Myles Minter: Hey, thanks for the questions. Just relevant to what Meiji has been saying previously which was potential approval to monovalent vaccine in October and you’ve been more conservative say in fourth quarter. I think that’s panned out nicely. But is there anything else going on there from like a regulatory conversations point of view? I know you’ve shown us, the six-month durability data now to the PMDA requests that because you have it. I’m just wondering why there is an optical delay from October to December. And maybe that’s just the fault of Meiji and not if your own, but any clarity there would be great. And I’ve got a follow-up.

Joseph Payne: No, just the day 29 data was a prerequisite for the primary endpoint, the six-month data was not. However, this data is aware to the regulatory agency and taken into consideration as they look at regulatory approval going forward. And we’ve guided again that this that approval is in December.

Myles Minter: Okay. And then maybe just, sorry, was there any comment there?

Joseph Payne: No.

Myles Minter: Sorry, maybe just one on the cystic fibrosis program. Do you have to dose those CF patients in a stepwise fashion? So a single patient would receive two administrations be monitored for safety before clearance to dose the next patient or can you get these patients in eight of them at a time and dose them altogether? Thank you.

Padmanabh Chivukula: Yeah. We anticipate, this is Pad in, we anticipate dosing on all the cohort altogether. That’s correct.

Myles Minter: Okay. Thanks, Pad. Thanks for the question.

Operator: The next question comes from Seamus Fernandez with Guggenheim. Please proceed.

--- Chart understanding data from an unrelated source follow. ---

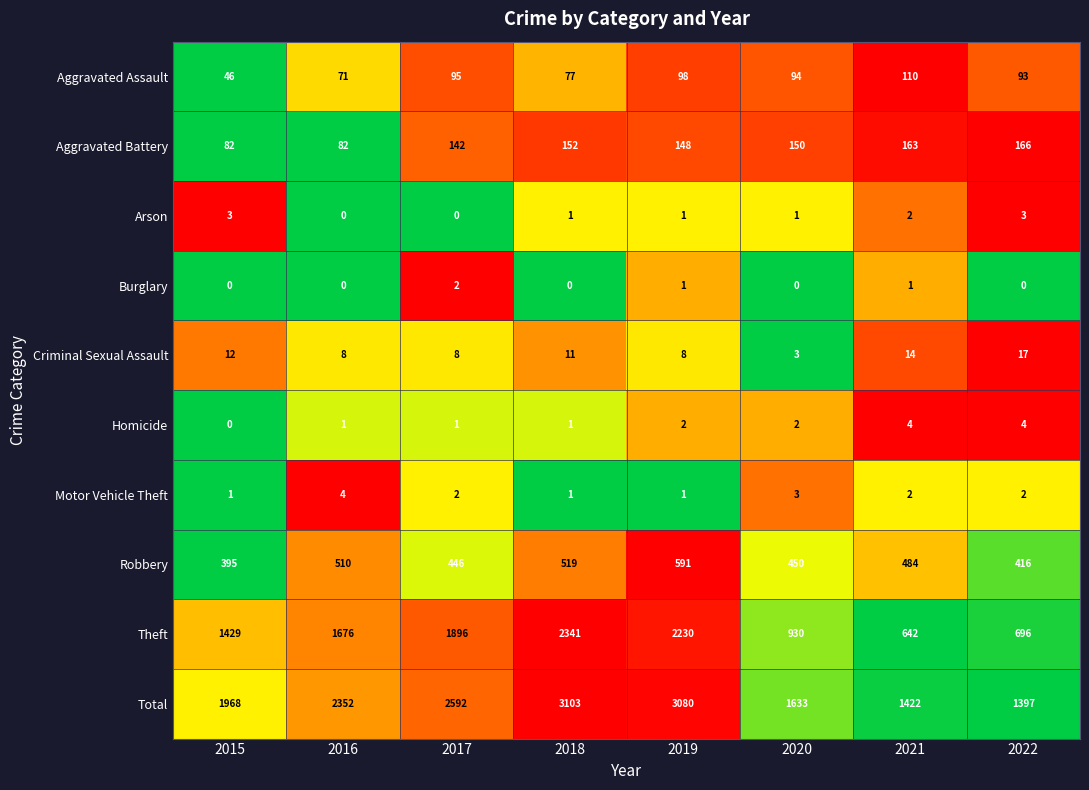

Where is Total nearest to the value 2250?

2016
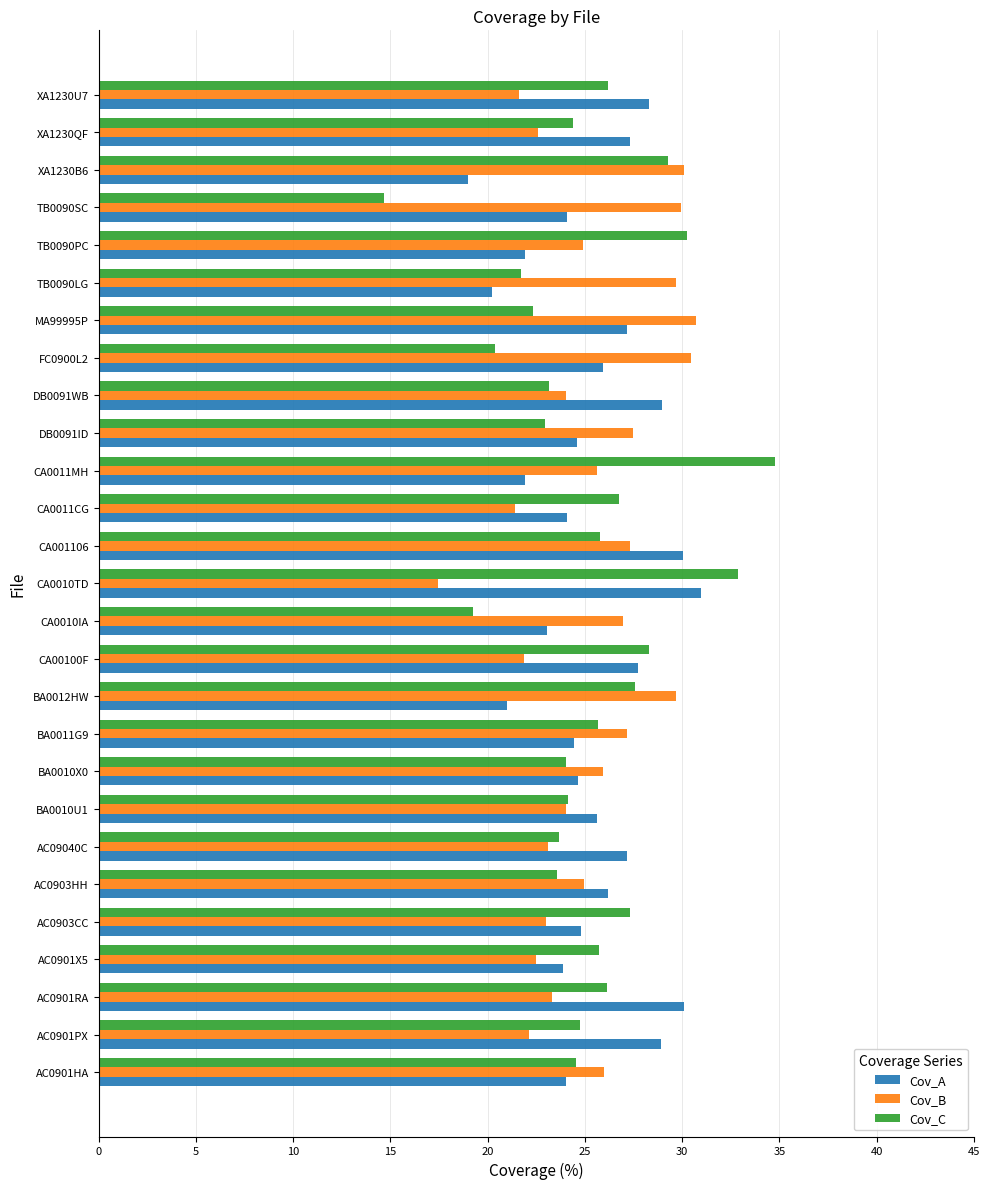

Is it true that Cov_C equals 6.7 at TB0090SC?

False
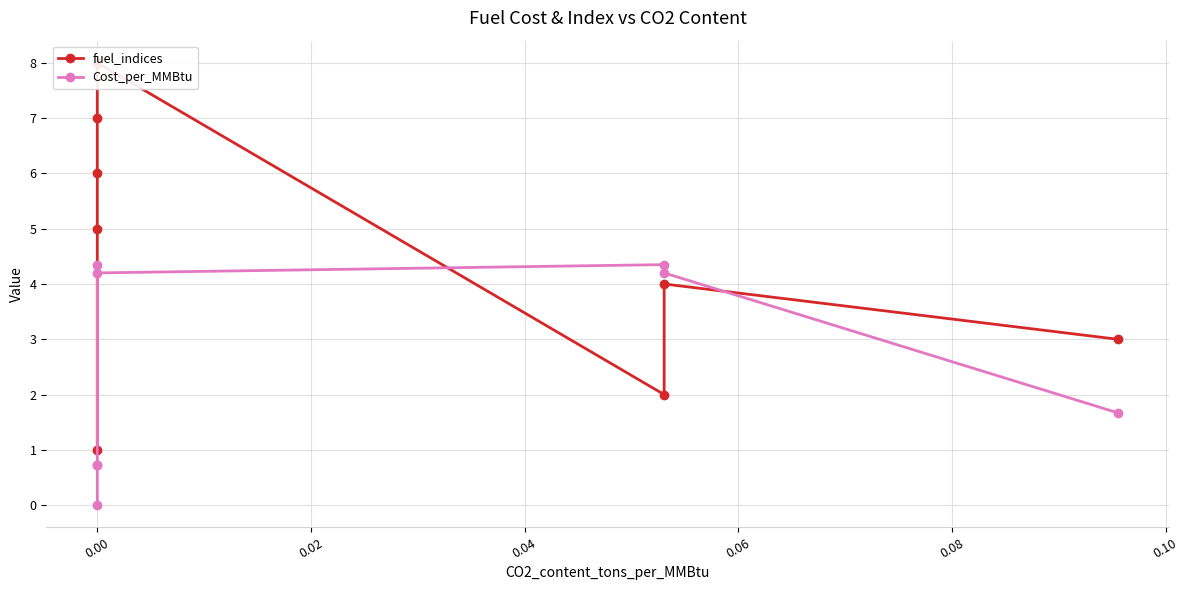

Which series ends up on top after the final intersection of Cost_per_MMBtu and fuel_indices?

fuel_indices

Seamus Fernandez: Thanks for the question. So, just a couple of quick ones here. In terms of the progression of potential milestones going forward, just hoping that if you guys could help us understand the sort of key steps forward from a milestone perspective, whether it be from the COVID program, the flu program, or potentially other programs. And perhaps just in percentage terms, maybe not without absolute numbers where some of the key, you know, sort of catalyst milestones would really lay out or as a percentage of the terms of CSL what’s possible in 2024? Obviously, we know what the runway is now through 2026 with the existing cash, but it seems like that could be drawn out quite significantly in 2024 as more of these programs advance, and as we see more of the COVID 154 applications move through into other jurisdictions more broadly.